Researchers described a case of Guillain-Barré syndrome occurring in association with Lyme disease in a 61-year-old female patient, illustrating diagnostic challenges when acute inflammatory neuropathy presents alongside tick-borne infection.
The previously healthy patient presented with two weeks of fatigue followed by acute bilateral lower limb weakness and distal paresthesia one day prior to evaluation. Neurologic examination revealed symmetrical lower limb weakness graded three out of five distally and four out of five proximally, with absent ankle and knee reflexes and reduced tone. Cranial nerve and upper limb examinations were initially normal.
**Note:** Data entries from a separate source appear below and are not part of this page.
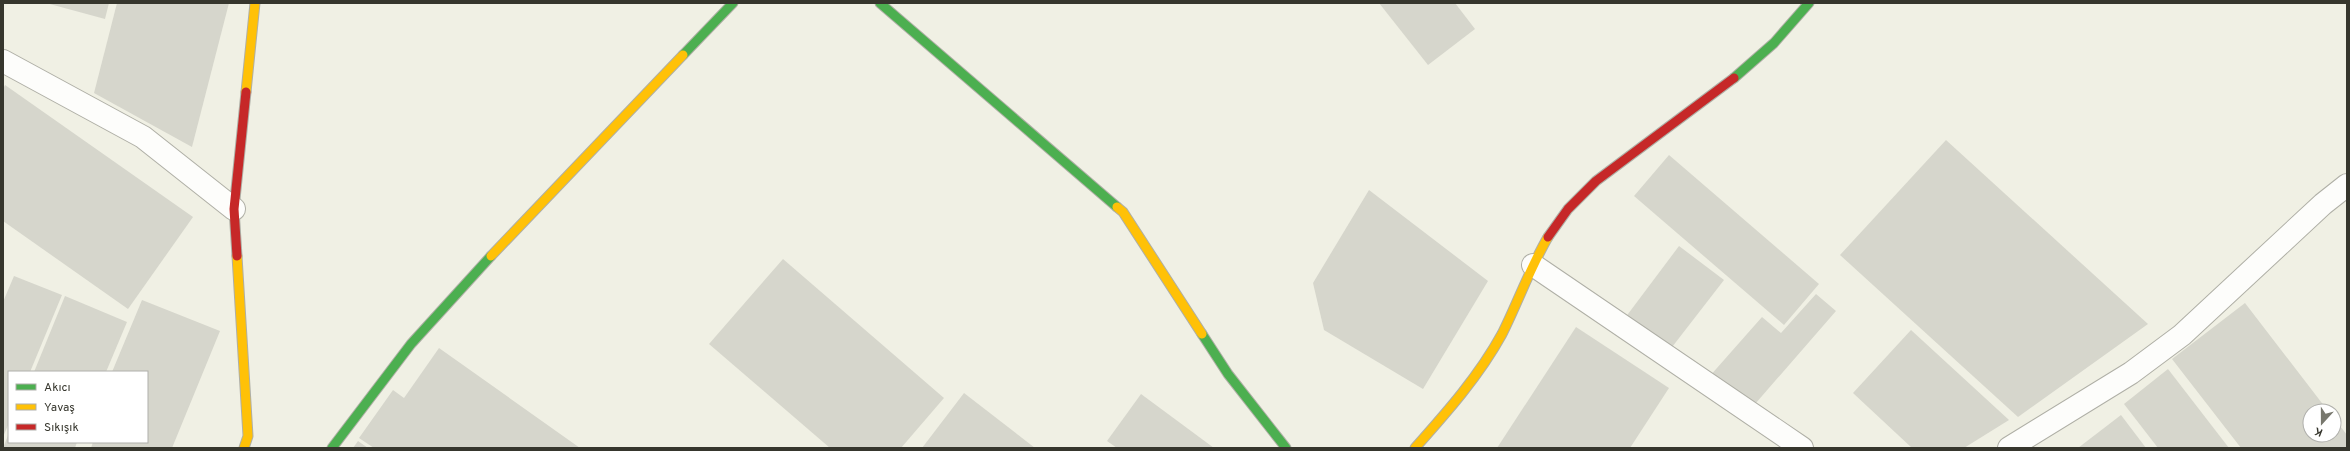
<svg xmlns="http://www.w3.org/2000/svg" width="2350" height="451" viewBox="0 0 2350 451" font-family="Overpass,sans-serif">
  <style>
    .building { fill: #d6d6cc }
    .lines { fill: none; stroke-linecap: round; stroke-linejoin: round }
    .street-casing { stroke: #afafa6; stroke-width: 24 }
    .fast-casing { stroke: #afafa6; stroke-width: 11 }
    .slow-casing { stroke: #afafa6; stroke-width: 11 }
    .jam-casing { stroke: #afafa6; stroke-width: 11 }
    .street { stroke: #fdfdfb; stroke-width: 22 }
    .fast { stroke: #4caf50; stroke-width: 9 }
    .slow { stroke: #ffc107; stroke-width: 9 }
    .jam { stroke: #c62828; stroke-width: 9 }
  </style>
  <rect width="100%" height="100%" fill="#f0f0e4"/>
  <!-- building -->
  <g class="building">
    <path d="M46,3H109L105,19Z"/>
    <path d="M117,3H229L192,147L94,93Z"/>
    <path d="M1379,3H1455L1475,29L1428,65Z"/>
    <path d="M5,85L193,217L128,309L3,221V89Z"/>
    <path d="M1946,140L2148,324L2018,417L1840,255Z"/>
    <path d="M1669,155L1819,284L1784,325L1634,196Z"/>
    <path d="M1369,190L1488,281L1423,389L1324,330L1313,283Z"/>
    <path d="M1679,246L1724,280L1669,351L1625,318Z"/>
    <path d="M783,259L944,398L901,448H830L709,344Z"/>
    <path d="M14,276L62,295L30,372H9V423L3,437V302Z"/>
    <path d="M1816,294L1836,311L1749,411L1709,377L1762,317L1781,333Z"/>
    <path d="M65,296L127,322L106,372H34Z"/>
    <path d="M142,300L220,331L172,448H91L93,442H147V372H112Z"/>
    <path d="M2245,303L2328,411H2310V435H2334V418L2347,435V448H2241L2172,359Z"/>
    <path d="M1576,327L1669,388L1630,448H1497Z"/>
    <path d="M1911,330L2009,420L1964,448H1912L1853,393Z"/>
    <path d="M439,348L580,448H374L359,438L393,390L404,398Z"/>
    <path d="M2168,369L2229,448H2158L2124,404Z"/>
    <path d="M964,393L1035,448H922Z"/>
    <path d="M1141,394L1214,448H1117L1107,441Z"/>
    <path d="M2121,415L2146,448H2078Z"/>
    <path d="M9,433V442H77L75,448H3Z"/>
    <path d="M358,441L368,448H353Z"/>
  </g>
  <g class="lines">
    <defs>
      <g id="street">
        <path d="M3,61L143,137L234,209"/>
        <path d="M1533,265L1802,448"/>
        <path d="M2009,448L2131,373L2182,335L2323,204L2347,185"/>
      </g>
      <g id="fast">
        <path d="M880,3L1117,207"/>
        <path d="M683,55L733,3"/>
        <path d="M1734,78L1774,43L1809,3"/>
        <path d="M1202,334L1228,374L1286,448"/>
        <path d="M332,448L411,344L491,256"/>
      </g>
      <g id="slow">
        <path d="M246,92L255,3"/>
        <path d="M1117,207L1123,212L1202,334"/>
        <path d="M237,256L248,436L244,448"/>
        <path d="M491,256L683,55"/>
        <path d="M1415,448C1447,412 1479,376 1502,334C1518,302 1530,268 1548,237"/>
      </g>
      <g id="jam">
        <path d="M1548,237L1568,209L1596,181L1734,78"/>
        <path d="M237,256L234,209L246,92"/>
      </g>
    </defs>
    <!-- street casing -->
    <use href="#street" class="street-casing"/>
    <!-- fast casing -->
    <use href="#fast" class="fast-casing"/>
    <!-- slow casing -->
    <use href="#slow" class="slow-casing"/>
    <!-- jam casing -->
    <use href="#jam" class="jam-casing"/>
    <!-- street -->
    <use href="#street" class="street"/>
    <!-- fast -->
    <use href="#fast" class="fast"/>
    <!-- slow -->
    <use href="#slow" class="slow"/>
    <!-- jam -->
    <use href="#jam" class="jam"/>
  </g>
  <!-- border -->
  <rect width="2350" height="451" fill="none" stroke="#36362d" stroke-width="8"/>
  <!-- legend -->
  <rect x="8" y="371" width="140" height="72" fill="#ffffff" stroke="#afafab"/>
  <rect x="16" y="384" width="20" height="6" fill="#4caf50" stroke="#afafab"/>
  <text x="44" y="391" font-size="12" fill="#36362d">Akıcı</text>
  <rect x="16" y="404" width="20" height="6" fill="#ffc107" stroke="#afafab"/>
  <text x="44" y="411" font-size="12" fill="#36362d">Yavaş</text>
  <rect x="16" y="424" width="20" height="6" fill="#c62828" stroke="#afafab"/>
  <text x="44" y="431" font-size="12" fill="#36362d">Sıkışık</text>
  <!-- north arrow -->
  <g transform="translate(2322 423) rotate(201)"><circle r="19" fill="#ffffff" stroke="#afafab"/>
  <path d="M0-3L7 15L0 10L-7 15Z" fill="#77776d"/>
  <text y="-6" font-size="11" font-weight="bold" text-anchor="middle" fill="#36362d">K</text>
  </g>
</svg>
Initial laboratory testing showed mild leukocytosis of 12.6 × 10⁹/L and elevated C-reactive protein of 20 mg/L. Magnetic resonance imaging of the brain showed no structural abnormalities. Cerebrospinal fluid analysis demonstrated albuminocytologic dissociation, with elevated protein of 51.6 mg/dL and a white cell count of one cell per microliter, findings consistent with Guillain-Barré syndrome (GBS).
Electrophysiological testing was consistent with acute inflammatory demyelinating polyneuropathy. Sensory nerve conduction responses were preserved, while late response testing showed absent F waves in the right tibial nerve, a finding consistent with early demyelinating neuropathy. Needle electromyography revealed no abnormal spontaneous activity but showed occasional fast-firing motor unit potentials in selected upper limb and facial muscles.
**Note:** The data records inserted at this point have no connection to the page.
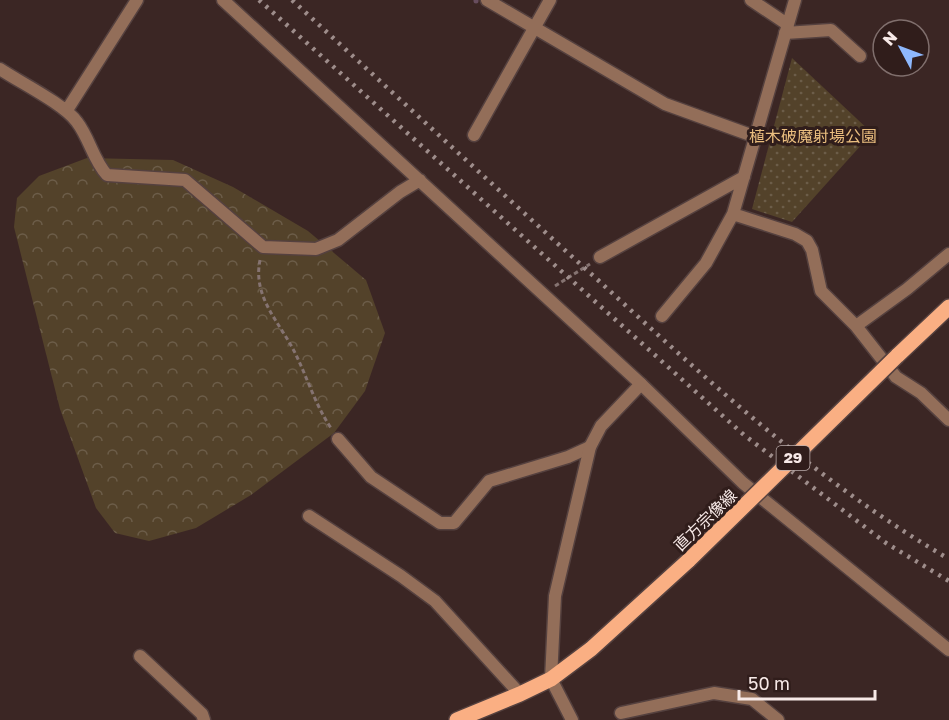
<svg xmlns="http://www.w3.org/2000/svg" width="949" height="720" font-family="'Golos Text','Noto Sans JP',sans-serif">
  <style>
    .forest { fill: url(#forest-crowns) }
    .park { fill: url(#park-dots) }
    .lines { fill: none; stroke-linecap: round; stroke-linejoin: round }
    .stream { stroke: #674d5e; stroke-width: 5 }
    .minor-casing { stroke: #55413f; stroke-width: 15 }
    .tertiary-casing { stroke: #55413f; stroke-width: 15 }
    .primary-casing { stroke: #55413f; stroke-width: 18 }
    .path { stroke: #857371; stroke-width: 3; stroke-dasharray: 4.5 3; stroke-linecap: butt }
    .minor { stroke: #936e59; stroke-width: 12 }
    .tertiary { stroke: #936e59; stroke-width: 12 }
    .primary { stroke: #faaf83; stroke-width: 15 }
    .rail { stroke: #9e8d8b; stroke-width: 4.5; stroke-dasharray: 3 6; stroke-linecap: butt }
    .primary-bridge-casing { stroke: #55413f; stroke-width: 18; stroke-linecap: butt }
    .primary-bridge { stroke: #faaf83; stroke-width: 15 }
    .labels { text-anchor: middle; stroke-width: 6; stroke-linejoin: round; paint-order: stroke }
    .shield { fill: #301d1b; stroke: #bbacaa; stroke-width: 1.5 }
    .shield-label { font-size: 15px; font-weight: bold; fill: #f7e9e7 }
    .park-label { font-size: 16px; fill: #eabe7f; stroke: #301d1b }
    .street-label { font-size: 16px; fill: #f7e9e7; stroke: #301d1b }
  </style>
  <defs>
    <pattern id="forest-crowns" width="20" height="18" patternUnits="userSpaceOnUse" patternTransform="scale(1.5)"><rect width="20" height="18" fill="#53422a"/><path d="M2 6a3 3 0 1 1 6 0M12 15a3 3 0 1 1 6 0" fill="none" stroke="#6c5d49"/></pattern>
    <pattern id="park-dots" width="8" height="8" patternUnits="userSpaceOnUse" patternTransform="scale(1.5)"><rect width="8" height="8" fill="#53422a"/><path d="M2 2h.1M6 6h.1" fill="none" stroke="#6c5d49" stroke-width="1.8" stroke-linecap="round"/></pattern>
  </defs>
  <rect width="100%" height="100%" fill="#3b2624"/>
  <path class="forest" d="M87 158 173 160 233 187 308 231 366 280 385 333 365 391 334 433 251 495 196 528 149 541 115 533 96 508 60 409 14 227 17 198 39 176Z"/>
  <path class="park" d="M792 58 872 133 792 222 752 209Z"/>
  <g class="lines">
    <path class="stream" d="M476 0V1"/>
    <g class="minor-casing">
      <path id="minor" d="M223 0 641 384 743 483 949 650
        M487 0 665 104 756 137
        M751 0 787 24
        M785 33 831 30 860 56
        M0 69C21 83 64 104 77 122 90 139 93 160 107 175L185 180 263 247 316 249 338 240 400 192 420 180
        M67 110 137 0
        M474 135 550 0
        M733 214 795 234 807 241 812 250 821 291 856 326 896 377 921 393 949 420
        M600 257 744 177
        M662 316 706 263 733 214 795 0
        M856 326 907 289 949 254
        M338 439 371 477 440 523H454L489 481 568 457 590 447
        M309 516 401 576 435 601 520 694
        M140 656 202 714 204 720
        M551 679 572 720
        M621 713 714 693 752 699 778 720"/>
    </g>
    <g class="tertiary-casing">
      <path id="tertiary" d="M551 679 555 596 590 447 601 426 641 384"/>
    </g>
    <g class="primary-casing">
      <path id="primary" d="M897 356 949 307
        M457 720 520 694 551 679 591 649 689 560"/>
    </g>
    <path class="path" d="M260 260C252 299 282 324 297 357 308 380 316 406 331 428
      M555 286 590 264"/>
    <use href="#minor" class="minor"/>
    <use href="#tertiary" class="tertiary"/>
    <use href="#primary" class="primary"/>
    <path class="rail" d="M259 0 744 435 886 543 949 581
      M292 0C394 94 496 188 599 281 708 381 820 484 949 559"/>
    <g class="primary-bridge-casing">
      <path id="primary-bridge" d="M689 560 897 356"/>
    </g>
    <use href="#primary-bridge" class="primary-bridge"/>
  </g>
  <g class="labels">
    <rect class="shield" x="776.5" y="446" width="33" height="24" rx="4.5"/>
    <g class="shield-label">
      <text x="793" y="463">29</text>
    </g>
    <g class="park-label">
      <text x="813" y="142">植木破魔射場公園</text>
    </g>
    <g class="street-label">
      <text transform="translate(705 520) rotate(-44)" y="6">直方宗像線</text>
    </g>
  </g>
  <g transform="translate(901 48) rotate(311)"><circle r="28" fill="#301d1b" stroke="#806f6d" stroke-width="1.5"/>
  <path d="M0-4.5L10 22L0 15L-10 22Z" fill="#8eb8fd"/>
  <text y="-9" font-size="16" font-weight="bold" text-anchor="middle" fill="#f7e9e7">N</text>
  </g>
  <path d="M739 690v9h136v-9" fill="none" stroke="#f7e9e7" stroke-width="3"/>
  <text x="748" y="690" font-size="18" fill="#f7e9e7" stroke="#301d1b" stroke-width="4.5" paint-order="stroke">50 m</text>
</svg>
A ganglioside antibody panel demonstrated anti-ganglioside antibodies, including anti-GD2 immunoglobulin M antibodies with a titre graded as (++). This finding was interpreted in the context of the patient’s clinical and electrophysiological results as supportive of immune-mediated neuropathy.
Physicians initiated a five-day course of intravenous immunoglobulin for suspected GBS. During hospitalization, the patient developed progressive weakness involving the upper limbs and bilateral lower motor neuron facial palsy, prompting evaluation for Lyme disease.
Two-tier serologic testing returned positive results, fulfilling Centers for Disease Control and Prevention criteria and indicating exposure to Borrelia burgdorferi in the appropriate clinical context.
The patient initially received oral doxycycline but discontinued treatment because of gastrointestinal intolerance. Physicians then initiated intravenous ceftriaxone for a 30-day course.
Respiratory function was closely monitored throughout hospitalization. Peak flow improved from 320 L/min at admission to 470 L/min at discharge, and forced vital capacity improved from 2,300 mL to 3,900 mL. Negative inspiratory force improved from −42 cmH₂O to −63 cmH₂O. The patient did not require ventilatory support.
Neurological function improved during treatment. The patient regained partial ambulation with a walker prior to discharge and achieved complete neurological recovery two weeks following completion of intravenous therapy.
Lyme disease can involve the nervous system during its disseminated phase and may present with cranial neuropathies, radiculopathy, or peripheral neuropathy. Approximately 40% of patients with Lyme disease develop neurologic complications during the course of infection.
The researchers noted that the emergence of bilateral facial palsy broadened the differential diagnosis and prompted serologic testing for Lyme disease, supporting a diagnosis of GBS occurring in association with Borrelia burgdorferi infection.
“Clinicians should maintain a high index of suspicion for Lyme disease in patients presenting with atypical GBS features, particularly in endemic regions, as timely recognition and combined therapeutic strategies can significantly improve outcomes,” wrote Ahmed Elnour, MBBS, of University Hospital Kerry in Tralee, Ireland, and colleagues.
The researchers reported no financial support and no conflicts of interest.